>>>
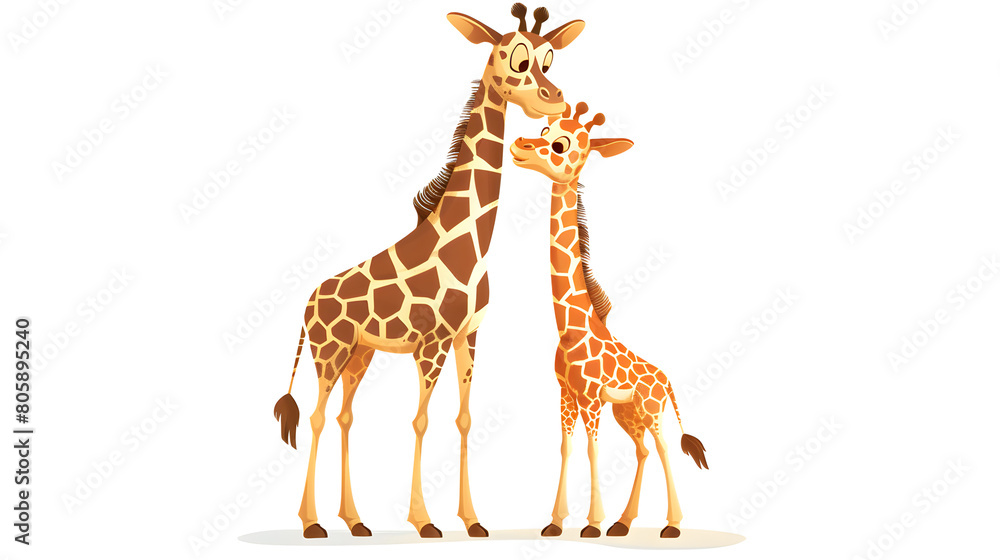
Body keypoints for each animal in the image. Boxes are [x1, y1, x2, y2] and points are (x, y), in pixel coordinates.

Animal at [272, 4, 586, 540]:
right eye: (516, 58)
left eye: (551, 59)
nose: (554, 99)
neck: (470, 244)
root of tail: (308, 302)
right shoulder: (431, 342)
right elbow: (419, 420)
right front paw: (424, 521)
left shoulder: (468, 336)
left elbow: (464, 419)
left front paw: (473, 520)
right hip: (329, 350)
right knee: (315, 416)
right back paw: (312, 523)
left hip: (360, 354)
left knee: (345, 416)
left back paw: (355, 521)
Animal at [509, 102, 710, 539]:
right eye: (544, 128)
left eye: (561, 144)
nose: (520, 145)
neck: (571, 328)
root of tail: (666, 379)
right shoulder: (566, 393)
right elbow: (566, 447)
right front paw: (556, 522)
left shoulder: (591, 398)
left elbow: (591, 448)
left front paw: (591, 523)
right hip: (627, 413)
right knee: (643, 450)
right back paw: (624, 522)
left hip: (650, 409)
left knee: (664, 447)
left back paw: (671, 525)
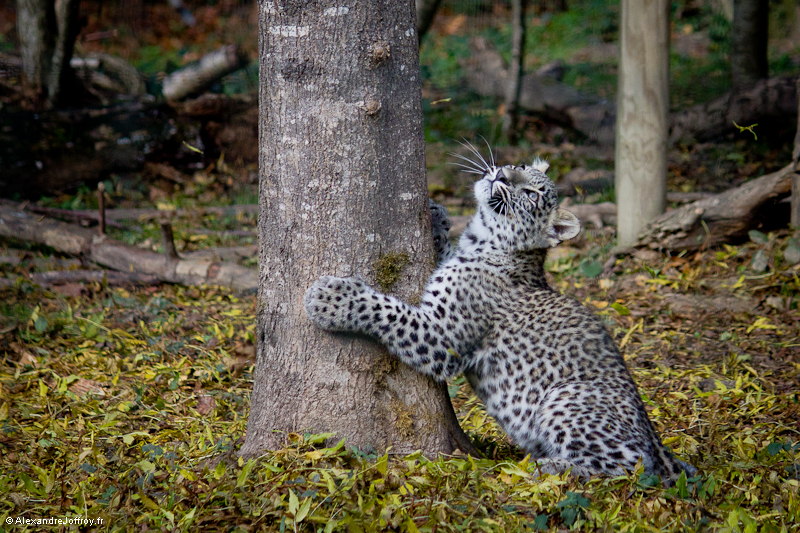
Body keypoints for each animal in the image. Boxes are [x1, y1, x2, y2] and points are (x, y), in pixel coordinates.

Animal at [304, 145, 696, 482]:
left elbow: (390, 311)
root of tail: (663, 449)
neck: (484, 242)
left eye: (532, 195)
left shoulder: (442, 338)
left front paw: (329, 298)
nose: (503, 175)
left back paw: (548, 466)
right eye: (520, 167)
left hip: (565, 398)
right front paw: (437, 216)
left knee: (631, 466)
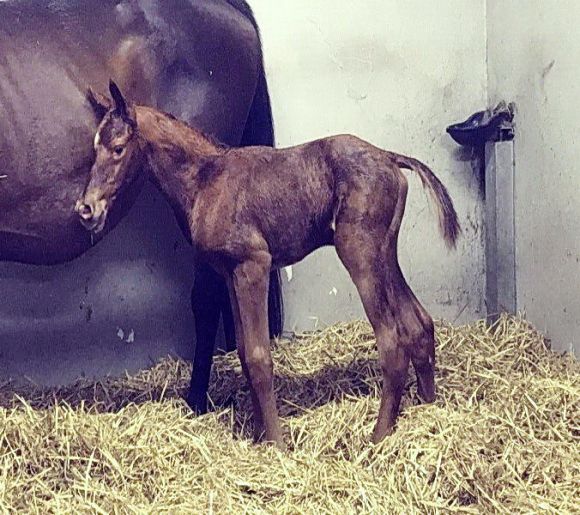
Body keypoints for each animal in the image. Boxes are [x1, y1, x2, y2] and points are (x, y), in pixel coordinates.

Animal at [77, 80, 460, 448]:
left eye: (118, 148)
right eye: (94, 148)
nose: (86, 210)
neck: (206, 182)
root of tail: (390, 157)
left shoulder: (254, 266)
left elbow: (260, 357)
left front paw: (276, 444)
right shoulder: (230, 273)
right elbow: (245, 353)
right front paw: (258, 435)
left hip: (359, 253)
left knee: (392, 339)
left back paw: (377, 437)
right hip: (384, 253)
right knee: (418, 323)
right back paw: (427, 406)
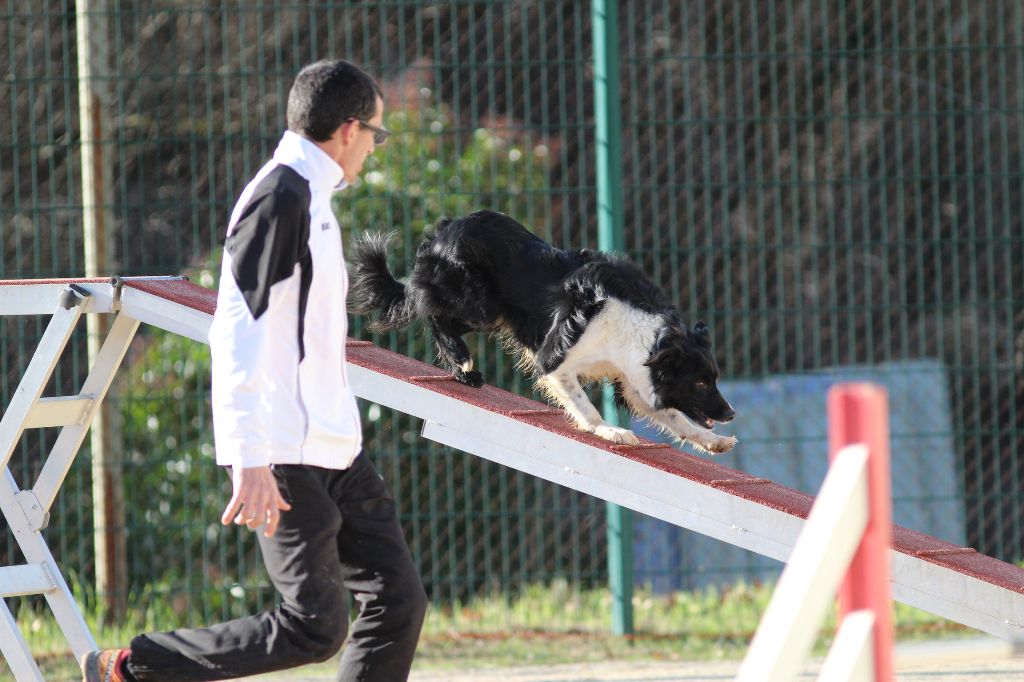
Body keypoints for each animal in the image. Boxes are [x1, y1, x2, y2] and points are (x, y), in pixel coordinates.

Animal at [350, 208, 737, 450]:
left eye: (714, 379)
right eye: (701, 383)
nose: (731, 414)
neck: (645, 336)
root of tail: (445, 228)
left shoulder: (633, 380)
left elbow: (674, 416)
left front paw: (714, 442)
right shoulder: (555, 361)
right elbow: (585, 405)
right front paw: (609, 431)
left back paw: (464, 374)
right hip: (478, 303)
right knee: (434, 315)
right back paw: (462, 362)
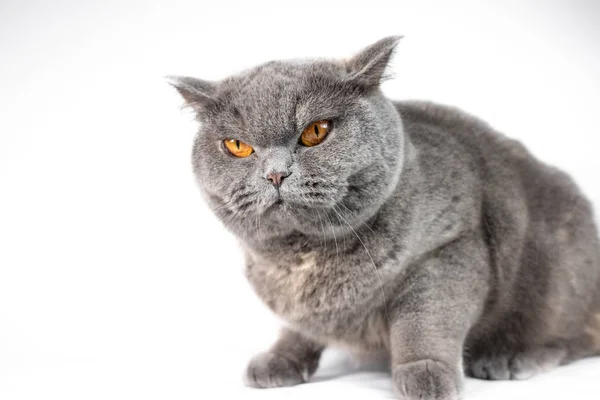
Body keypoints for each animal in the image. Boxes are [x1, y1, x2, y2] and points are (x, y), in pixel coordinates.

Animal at [168, 36, 600, 398]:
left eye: (316, 131)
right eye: (237, 146)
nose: (275, 174)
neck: (304, 255)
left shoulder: (450, 245)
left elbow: (424, 318)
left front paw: (424, 372)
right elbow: (297, 327)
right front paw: (281, 359)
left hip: (553, 266)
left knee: (574, 335)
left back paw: (509, 358)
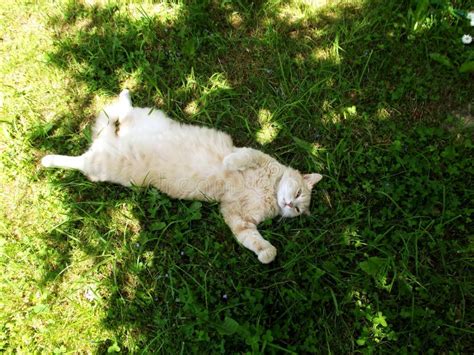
<<<
## WHAT THE EXERCISE ASKS:
Could you return the lines in the entries above that contain "tail"?

## TASK ANSWER:
root of tail: (308, 302)
root of tail: (666, 379)
root of tail: (663, 449)
root of tail: (390, 157)
root of tail: (445, 228)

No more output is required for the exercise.